● **Short exercise**
Rewrite the rows below, putting "barcode" wherever "catalogue / barcode" appears and keeping everything else the same.

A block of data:
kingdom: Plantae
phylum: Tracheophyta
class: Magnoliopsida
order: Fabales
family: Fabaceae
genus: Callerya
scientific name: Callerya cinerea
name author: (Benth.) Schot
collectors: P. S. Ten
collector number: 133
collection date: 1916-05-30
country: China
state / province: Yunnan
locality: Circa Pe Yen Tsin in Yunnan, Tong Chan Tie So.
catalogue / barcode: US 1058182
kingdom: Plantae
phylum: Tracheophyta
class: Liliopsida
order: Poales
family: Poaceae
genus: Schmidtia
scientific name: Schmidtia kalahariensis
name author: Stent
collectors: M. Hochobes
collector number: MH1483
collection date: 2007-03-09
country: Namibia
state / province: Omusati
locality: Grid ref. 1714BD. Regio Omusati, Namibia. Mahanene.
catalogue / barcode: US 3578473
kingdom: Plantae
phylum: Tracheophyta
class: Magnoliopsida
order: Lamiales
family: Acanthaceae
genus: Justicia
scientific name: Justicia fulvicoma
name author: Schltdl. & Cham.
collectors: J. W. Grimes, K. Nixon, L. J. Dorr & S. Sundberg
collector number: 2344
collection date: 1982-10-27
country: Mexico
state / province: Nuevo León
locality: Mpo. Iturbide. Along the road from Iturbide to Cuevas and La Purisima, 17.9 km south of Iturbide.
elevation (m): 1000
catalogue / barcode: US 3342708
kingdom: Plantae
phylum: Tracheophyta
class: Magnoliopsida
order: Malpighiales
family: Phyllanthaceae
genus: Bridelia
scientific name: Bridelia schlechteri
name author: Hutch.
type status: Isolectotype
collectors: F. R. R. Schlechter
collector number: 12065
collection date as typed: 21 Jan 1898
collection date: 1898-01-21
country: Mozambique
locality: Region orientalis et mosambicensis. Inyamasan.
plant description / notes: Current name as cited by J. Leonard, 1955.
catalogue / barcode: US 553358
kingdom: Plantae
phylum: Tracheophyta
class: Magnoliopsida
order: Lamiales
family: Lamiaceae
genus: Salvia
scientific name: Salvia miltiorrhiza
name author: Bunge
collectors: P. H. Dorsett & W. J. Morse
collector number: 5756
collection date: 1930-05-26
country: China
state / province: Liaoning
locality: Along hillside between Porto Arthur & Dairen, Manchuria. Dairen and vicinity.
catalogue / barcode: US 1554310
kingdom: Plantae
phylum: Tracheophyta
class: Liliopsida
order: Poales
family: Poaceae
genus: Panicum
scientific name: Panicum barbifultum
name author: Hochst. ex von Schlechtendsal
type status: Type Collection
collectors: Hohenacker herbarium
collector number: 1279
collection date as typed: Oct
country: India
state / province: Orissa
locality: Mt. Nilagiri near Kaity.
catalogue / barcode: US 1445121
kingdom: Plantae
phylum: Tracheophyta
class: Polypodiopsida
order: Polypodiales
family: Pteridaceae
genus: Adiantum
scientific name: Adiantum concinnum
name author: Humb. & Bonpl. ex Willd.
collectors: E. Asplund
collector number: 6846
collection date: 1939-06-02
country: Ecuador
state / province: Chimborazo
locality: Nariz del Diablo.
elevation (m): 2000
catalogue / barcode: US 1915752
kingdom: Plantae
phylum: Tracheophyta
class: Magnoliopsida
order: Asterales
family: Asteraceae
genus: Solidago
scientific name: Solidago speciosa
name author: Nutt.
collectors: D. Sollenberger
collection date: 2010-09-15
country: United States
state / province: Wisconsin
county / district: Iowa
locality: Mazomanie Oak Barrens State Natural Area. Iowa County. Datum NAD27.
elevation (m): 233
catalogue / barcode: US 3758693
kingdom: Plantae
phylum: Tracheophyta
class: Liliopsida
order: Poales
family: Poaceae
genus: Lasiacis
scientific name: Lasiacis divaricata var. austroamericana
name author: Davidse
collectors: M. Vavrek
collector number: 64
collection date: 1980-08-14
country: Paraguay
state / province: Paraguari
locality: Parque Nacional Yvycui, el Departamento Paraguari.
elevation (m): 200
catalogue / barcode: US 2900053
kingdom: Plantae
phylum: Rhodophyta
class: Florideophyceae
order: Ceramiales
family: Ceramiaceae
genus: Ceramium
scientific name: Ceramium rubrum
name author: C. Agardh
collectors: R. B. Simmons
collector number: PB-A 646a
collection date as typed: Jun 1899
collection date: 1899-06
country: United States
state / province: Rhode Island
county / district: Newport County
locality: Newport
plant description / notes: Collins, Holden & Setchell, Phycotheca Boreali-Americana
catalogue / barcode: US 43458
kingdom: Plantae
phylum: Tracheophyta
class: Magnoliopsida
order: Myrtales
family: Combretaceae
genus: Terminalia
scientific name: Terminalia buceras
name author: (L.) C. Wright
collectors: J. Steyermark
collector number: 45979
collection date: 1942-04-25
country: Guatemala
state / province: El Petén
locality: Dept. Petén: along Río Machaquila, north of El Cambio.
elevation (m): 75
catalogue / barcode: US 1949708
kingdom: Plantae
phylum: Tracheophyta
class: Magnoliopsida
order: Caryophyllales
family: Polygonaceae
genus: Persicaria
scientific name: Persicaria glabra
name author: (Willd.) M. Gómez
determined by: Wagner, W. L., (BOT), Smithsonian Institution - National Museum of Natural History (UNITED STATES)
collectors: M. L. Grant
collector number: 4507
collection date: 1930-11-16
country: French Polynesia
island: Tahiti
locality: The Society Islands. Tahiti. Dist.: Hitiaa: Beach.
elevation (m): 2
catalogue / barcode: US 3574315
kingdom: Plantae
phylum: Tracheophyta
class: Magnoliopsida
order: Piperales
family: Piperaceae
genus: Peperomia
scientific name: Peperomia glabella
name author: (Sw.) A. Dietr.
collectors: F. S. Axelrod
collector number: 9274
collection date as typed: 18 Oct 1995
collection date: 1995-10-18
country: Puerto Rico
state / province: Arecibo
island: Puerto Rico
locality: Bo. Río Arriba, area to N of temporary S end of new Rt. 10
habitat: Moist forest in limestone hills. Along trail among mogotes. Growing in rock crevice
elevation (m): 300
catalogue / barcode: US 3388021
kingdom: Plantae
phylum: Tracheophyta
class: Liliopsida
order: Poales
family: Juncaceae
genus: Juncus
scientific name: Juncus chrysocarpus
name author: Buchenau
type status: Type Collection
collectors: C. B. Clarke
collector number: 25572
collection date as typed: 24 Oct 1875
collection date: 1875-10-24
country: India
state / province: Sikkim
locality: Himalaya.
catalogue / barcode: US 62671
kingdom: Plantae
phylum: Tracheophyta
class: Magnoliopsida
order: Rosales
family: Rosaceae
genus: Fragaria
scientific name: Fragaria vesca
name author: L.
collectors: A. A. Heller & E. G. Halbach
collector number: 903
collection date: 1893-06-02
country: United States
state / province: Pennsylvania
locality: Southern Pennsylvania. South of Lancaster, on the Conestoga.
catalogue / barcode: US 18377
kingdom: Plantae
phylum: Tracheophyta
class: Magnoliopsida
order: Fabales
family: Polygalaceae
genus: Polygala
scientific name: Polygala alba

● **Solution to this problem**
kingdom: Plantae
phylum: Tracheophyta
class: Magnoliopsida
order: Fabales
family: Fabaceae
genus: Callerya
scientific name: Callerya cinerea
name author: (Benth.) Schot
collectors: P. S. Ten
collector number: 133
collection date: 1916-05-30
country: China
state / province: Yunnan
locality: Circa Pe Yen Tsin in Yunnan, Tong Chan Tie So.
barcode: US 1058182
kingdom: Plantae
phylum: Tracheophyta
class: Liliopsida
order: Poales
family: Poaceae
genus: Schmidtia
scientific name: Schmidtia kalahariensis
name author: Stent
collectors: M. Hochobes
collector number: MH1483
collection date: 2007-03-09
country: Namibia
state / province: Omusati
locality: Grid ref. 1714BD. Regio Omusati, Namibia. Mahanene.
barcode: US 3578473
kingdom: Plantae
phylum: Tracheophyta
class: Magnoliopsida
order: Lamiales
family: Acanthaceae
genus: Justicia
scientific name: Justicia fulvicoma
name author: Schltdl. & Cham.
collectors: J. W. Grimes, K. Nixon, L. J. Dorr & S. Sundberg
collector number: 2344
collection date: 1982-10-27
country: Mexico
state / province: Nuevo León
locality: Mpo. Iturbide. Along the road from Iturbide to Cuevas and La Purisima, 17.9 km south of Iturbide.
elevation (m): 1000
barcode: US 3342708
kingdom: Plantae
phylum: Tracheophyta
class: Magnoliopsida
order: Malpighiales
family: Phyllanthaceae
genus: Bridelia
scientific name: Bridelia schlechteri
name author: Hutch.
type status: Isolectotype
collectors: F. R. R. Schlechter
collector number: 12065
collection date as typed: 21 Jan 1898
collection date: 1898-01-21
country: Mozambique
locality: Region orientalis et mosambicensis. Inyamasan.
plant description / notes: Current name as cited by J. Leonard, 1955.
barcode: US 553358
kingdom: Plantae
phylum: Tracheophyta
class: Magnoliopsida
order: Lamiales
family: Lamiaceae
genus: Salvia
scientific name: Salvia miltiorrhiza
name author: Bunge
collectors: P. H. Dorsett & W. J. Morse
collector number: 5756
collection date: 1930-05-26
country: China
state / province: Liaoning
locality: Along hillside between Porto Arthur & Dairen, Manchuria. Dairen and vicinity.
barcode: US 1554310
kingdom: Plantae
phylum: Tracheophyta
class: Liliopsida
order: Poales
family: Poaceae
genus: Panicum
scientific name: Panicum barbifultum
name author: Hochst. ex von Schlechtendsal
type status: Type Collection
collectors: Hohenacker herbarium
collector number: 1279
collection date as typed: Oct
country: India
state / province: Orissa
locality: Mt. Nilagiri near Kaity.
barcode: US 1445121
kingdom: Plantae
phylum: Tracheophyta
class: Polypodiopsida
order: Polypodiales
family: Pteridaceae
genus: Adiantum
scientific name: Adiantum concinnum
name author: Humb. & Bonpl. ex Willd.
collectors: E. Asplund
collector number: 6846
collection date: 1939-06-02
country: Ecuador
state / province: Chimborazo
locality: Nariz del Diablo.
elevation (m): 2000
barcode: US 1915752
kingdom: Plantae
phylum: Tracheophyta
class: Magnoliopsida
order: Asterales
family: Asteraceae
genus: Solidago
scientific name: Solidago speciosa
name author: Nutt.
collectors: D. Sollenberger
collection date: 2010-09-15
country: United States
state / province: Wisconsin
county / district: Iowa
locality: Mazomanie Oak Barrens State Natural Area. Iowa County. Datum NAD27.
elevation (m): 233
barcode: US 3758693
kingdom: Plantae
phylum: Tracheophyta
class: Liliopsida
order: Poales
family: Poaceae
genus: Lasiacis
scientific name: Lasiacis divaricata var. austroamericana
name author: Davidse
collectors: M. Vavrek
collector number: 64
collection date: 1980-08-14
country: Paraguay
state / province: Paraguari
locality: Parque Nacional Yvycui, el Departamento Paraguari.
elevation (m): 200
barcode: US 2900053
kingdom: Plantae
phylum: Rhodophyta
class: Florideophyceae
order: Ceramiales
family: Ceramiaceae
genus: Ceramium
scientific name: Ceramium rubrum
name author: C. Agardh
collectors: R. B. Simmons
collector number: PB-A 646a
collection date as typed: Jun 1899
collection date: 1899-06
country: United States
state / province: Rhode Island
county / district: Newport County
locality: Newport
plant description / notes: Collins, Holden & Setchell, Phycotheca Boreali-Americana
barcode: US 43458
kingdom: Plantae
phylum: Tracheophyta
class: Magnoliopsida
order: Myrtales
family: Combretaceae
genus: Terminalia
scientific name: Terminalia buceras
name author: (L.) C. Wright
collectors: J. Steyermark
collector number: 45979
collection date: 1942-04-25
country: Guatemala
state / province: El Petén
locality: Dept. Petén: along Río Machaquila, north of El Cambio.
elevation (m): 75
barcode: US 1949708
kingdom: Plantae
phylum: Tracheophyta
class: Magnoliopsida
order: Caryophyllales
family: Polygonaceae
genus: Persicaria
scientific name: Persicaria glabra
name author: (Willd.) M. Gómez
determined by: Wagner, W. L., (BOT), Smithsonian Institution - National Museum of Natural History (UNITED STATES)
collectors: M. L. Grant
collector number: 4507
collection date: 1930-11-16
country: French Polynesia
island: Tahiti
locality: The Society Islands. Tahiti. Dist.: Hitiaa: Beach.
elevation (m): 2
barcode: US 3574315
kingdom: Plantae
phylum: Tracheophyta
class: Magnoliopsida
order: Piperales
family: Piperaceae
genus: Peperomia
scientific name: Peperomia glabella
name author: (Sw.) A. Dietr.
collectors: F. S. Axelrod
collector number: 9274
collection date as typed: 18 Oct 1995
collection date: 1995-10-18
country: Puerto Rico
state / province: Arecibo
island: Puerto Rico
locality: Bo. Río Arriba, area to N of temporary S end of new Rt. 10
habitat: Moist forest in limestone hills. Along trail among mogotes. Growing in rock crevice
elevation (m): 300
barcode: US 3388021
kingdom: Plantae
phylum: Tracheophyta
class: Liliopsida
order: Poales
family: Juncaceae
genus: Juncus
scientific name: Juncus chrysocarpus
name author: Buchenau
type status: Type Collection
collectors: C. B. Clarke
collector number: 25572
collection date as typed: 24 Oct 1875
collection date: 1875-10-24
country: India
state / province: Sikkim
locality: Himalaya.
barcode: US 62671
kingdom: Plantae
phylum: Tracheophyta
class: Magnoliopsida
order: Rosales
family: Rosaceae
genus: Fragaria
scientific name: Fragaria vesca
name author: L.
collectors: A. A. Heller & E. G. Halbach
collector number: 903
collection date: 1893-06-02
country: United States
state / province: Pennsylvania
locality: Southern Pennsylvania. South of Lancaster, on the Conestoga.
barcode: US 18377
kingdom: Plantae
phylum: Tracheophyta
class: Magnoliopsida
order: Fabales
family: Polygalaceae
genus: Polygala
scientific name: Polygala alba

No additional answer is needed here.